Source text ::
'''

Phrases (2)

Back to it again. Because English is often considered to be one of the languages with the most words (the Oxford English Dictionary contains more than 200,000 words including 171,476 words in use and 47,156 that are obsolete), I can go on at length about its words and phrases. Maybe we should consider ourselves lucky that it doesn’t have as many as Korean—1,100,373, according to one source.

Today I start with goof off. If spelled with a dash—goof-off—it’s a noun that means a person who wastes time or avoids work, a shirker. Without the dash, it’s a verb that means to spend time idly or foolishly, to shun beneficial work. The origin of the word goof is a mystery. It might be a variant of English dialect “goff,” meaning foolish clown. That derives from the sixteenth century term “goffe,” probably from French goffe meaning awkward or stupid.

Next: wise up. It means to become alert to something one had previously been unaware of to his detriment. Its source, according to the Online Etymology Dictionary, is the Old English word “wis,” meaning learned, sagacious, or cunning. My understanding of “wise up” is that it implies abandoning foolish simplicity that overlooked the obvious.

'''

Dataset ::
'''

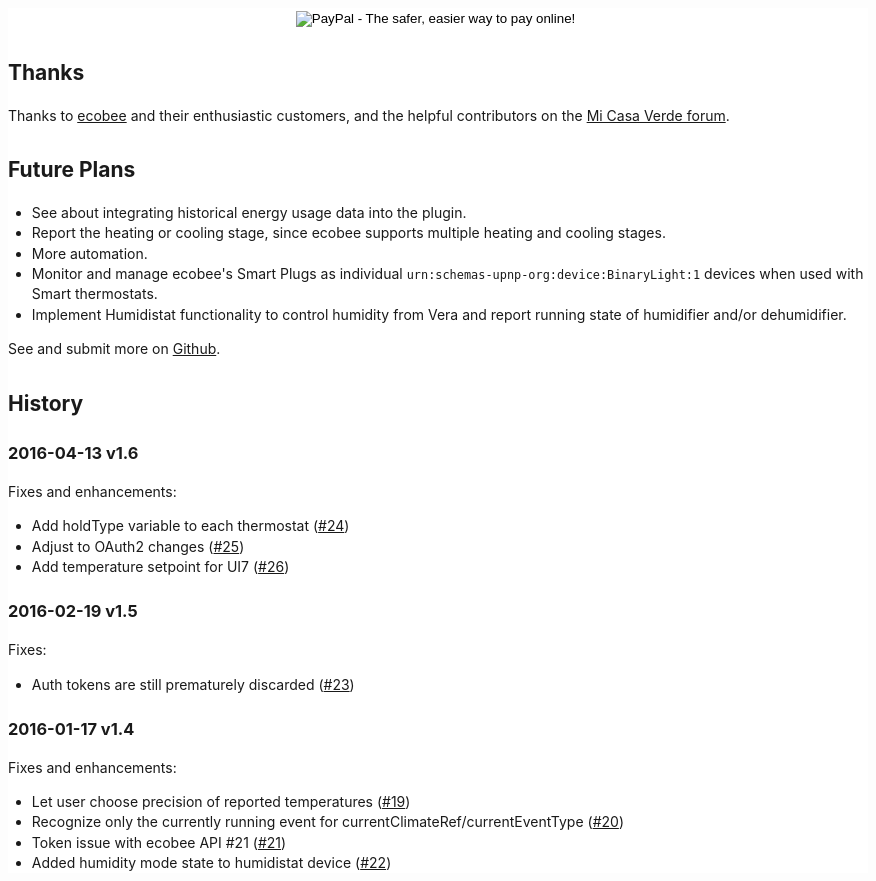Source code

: <div  style="text-align:center">
<form action="https://www.paypal.com/cgi-bin/webscr" method="post">
<input type="hidden" name="cmd" value="_s-xclick">
<input type="hidden" name="hosted_button_id" value="QUZULJ2GPLY7L">
<input type="image" src="https://www.paypalobjects.com/en_US/i/btn/btn_donateCC_LG.gif" border="0" name="submit" alt="PayPal - The safer, easier way to pay online!">
<img alt="" border="0" src="https://www.paypalobjects.com/en_US/i/scr/pixel.gif" width="1" height="1">
</form>
</div>

## Thanks ##

Thanks to [ecobee][] and their enthusiastic customers, and the helpful contributors on the [Mi Casa Verde forum](http://forum.micasaverde.com).

## Future Plans ##

* See about integrating historical energy usage data into the plugin.
* Report the heating or cooling stage, since ecobee supports multiple heating and cooling stages.
* More automation.
* Monitor and manage ecobee's Smart Plugs as individual `urn:schemas-upnp-org:device:BinaryLight:1` devices when used with Smart thermostats.
* Implement Humidistat functionality to control humidity from Vera and report running state of humidifier and/or dehumidifier.

See and submit more on [Github](https://github.com/watou/vera-ecobee/issues?page=1&state=open).

## History ##

### 2016-04-13    v1.6

Fixes and enhancements:

* Add holdType variable to each thermostat ([#24](https://github.com/watou/vera-ecobee/issues/24))
* Adjust to OAuth2 changes ([#25](https://github.com/watou/vera-ecobee/issues/25))
* Add temperature setpoint for UI7 ([#26](https://github.com/watou/vera-ecobee/issues/26))

### 2016-02-19    v1.5

Fixes:

* Auth tokens are still prematurely discarded ([#23](https://github.com/watou/vera-ecobee/issues/23))

### 2016-01-17    v1.4

Fixes and enhancements:

* Let user choose precision of reported temperatures ([#19](https://github.com/watou/vera-ecobee/issues/19))
* Recognize only the currently running event for currentClimateRef/currentEventType ([#20](https://github.com/watou/vera-ecobee/issues/20))
* Token issue with ecobee API #21 ([#21](https://github.com/watou/vera-ecobee/issues/21))
* Added humidity mode state to humidistat device ([#22](https://github.com/watou/vera-ecobee/issues/22))


[ecobee]: http://www.ecobee.com
[vera]: http://www.micasaverde.com
[settings tab]: https://www.ecobee.com/home/secure/settings.jsf
[me]: http://forum.micasaverde.com/index.php?action=profile;u=19018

'''

Exercises ::
**1.** List the meanings that the text on phrases gives for the Old English word "wis".
**2.** Print the part of the text on phrases that begins at the words "Phrases (2)" and stops after the words "awkward or stupid.".
Nothing in the lines is needed here.

Answers for the exercise ::
**1.** learned, sagacious, cunning

**2.**
Phrases (2)

Back to it again. Because English is often considered to be one of the languages with the most words (the Oxford English Dictionary contains more than 200,000 words including 171,476 words in use and 47,156 that are obsolete), I can go on at length about its words and phrases. Maybe we should consider ourselves lucky that it doesn’t have as many as Korean—1,100,373, according to one source.

Today I start with goof off. If spelled with a dash—goof-off—it’s a noun that means a person who wastes time or avoids work, a shirker. Without the dash, it’s a verb that means to spend time idly or foolishly, to shun beneficial work. The origin of the word goof is a mystery. It might be a variant of English dialect “goff,” meaning foolish clown. That derives from the sixteenth century term “goffe,” probably from French goffe meaning awkward or stupid.